Effects of Charged Surfactants on Interfacial Water Structure and Macroscopic Properties of the Air‐Water Interface

• Published in: Chemphyschem Vol. 24; no. 23; pp. e202300062 - n/a
• Main Authors: Nguyen, Thao T. P., Raji, Foad, Nguyen, Cuong V., Nguyen, Ngoc N., Nguyen, Anh V.
• Format: Journal Article
• Language: English
• Published: Germany Wiley Subscription Services, Inc 01.12.2023
• Subjects: Bonding strength; Dipole interactions; foam; Hydrogen bonding; interfacial water; ion distribution; Ionic surface active agents; Molecular chains; Molecular dynamics; Molecular structure; Sodium; Sodium dodecyl sulfate; Surface stability; Surface tension; Surfactants; Water chemistry; interfacial water; ion distribution; hydrogen bonding; foam; surface tension
• ISSN: 1439-4235; 1439-7641
• DOI: 10.1002/cphc.202300062

Surfactants are used to control the macroscopic properties of the air‐water interface. However, the link between the surfactant molecular structure and the macroscopic properties remains unclear. Using sum‐frequency generation spectroscopy and molecular dynamics simulations, two ionic surfactants (dodecyl trimethylammonium bromide, DTAB, and sodium dodecyl sulphate, SDS) with the same carbon chain lengths and charge magnitude (but different signs) of head groups interact and reorient interfacial water molecules differently. DTAB forms a thicker but sparser interfacial layer than SDS. It is due to the deep penetration into the adsorption zone of Br− counterions compared to smaller Na+ ones, and also due to the flip‐flop orientation of water molecules.

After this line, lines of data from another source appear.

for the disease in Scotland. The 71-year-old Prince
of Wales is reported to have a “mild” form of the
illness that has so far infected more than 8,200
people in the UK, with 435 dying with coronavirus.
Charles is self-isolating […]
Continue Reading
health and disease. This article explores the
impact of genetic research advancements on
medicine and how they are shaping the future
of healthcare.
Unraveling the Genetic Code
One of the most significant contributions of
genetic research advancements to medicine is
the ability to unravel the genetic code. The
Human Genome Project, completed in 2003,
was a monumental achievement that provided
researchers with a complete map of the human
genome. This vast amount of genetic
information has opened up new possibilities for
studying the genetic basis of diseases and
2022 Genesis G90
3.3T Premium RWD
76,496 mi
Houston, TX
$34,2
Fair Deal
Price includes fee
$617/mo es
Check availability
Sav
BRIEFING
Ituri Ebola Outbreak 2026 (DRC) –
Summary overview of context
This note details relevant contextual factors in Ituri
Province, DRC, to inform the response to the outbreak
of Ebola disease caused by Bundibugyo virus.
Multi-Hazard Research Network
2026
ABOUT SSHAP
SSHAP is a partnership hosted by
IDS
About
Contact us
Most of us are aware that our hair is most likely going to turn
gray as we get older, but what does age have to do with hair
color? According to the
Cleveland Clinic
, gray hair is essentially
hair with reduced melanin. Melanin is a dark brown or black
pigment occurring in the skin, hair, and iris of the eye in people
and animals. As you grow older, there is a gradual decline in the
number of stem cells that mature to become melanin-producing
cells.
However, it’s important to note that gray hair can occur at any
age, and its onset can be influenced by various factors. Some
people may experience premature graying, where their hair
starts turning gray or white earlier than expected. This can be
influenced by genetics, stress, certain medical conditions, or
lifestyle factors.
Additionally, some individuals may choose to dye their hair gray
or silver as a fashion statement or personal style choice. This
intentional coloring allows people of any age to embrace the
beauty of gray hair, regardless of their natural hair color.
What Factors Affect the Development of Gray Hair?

SDS alters two distinctive interfacial water layers into a layer where H+ points to the air, forming strong hydrogen bonding with the sulphate headgroup. In contrast, only weaker dipole‐dipole interactions with the DTAB headgroup are formed as they reorient water molecules with H+ point down to the aqueous phase. Hence, with more molecules adsorbed at the interface, SDS builds up a higher interfacial pressure than DTAB, producing lower surface tension and higher foam stability at a similar bulk concentration. Our findings offer improved knowledge for understanding various processes in the industry and nature. Surfactants significantly influence the air‐water interfacial properties, yet their connection with the surfactant molecular structure remains unclear. Combining simulations and experiments to explore the molecular arrangement of SDS and DTAB surfactants at the air‐water interface reveals noteworthy findings, which offer valuable insights into the influence of surfactants on the macroscopic behaviour of aqueous foams and foaming solutions, particularly the foamability and foam stability.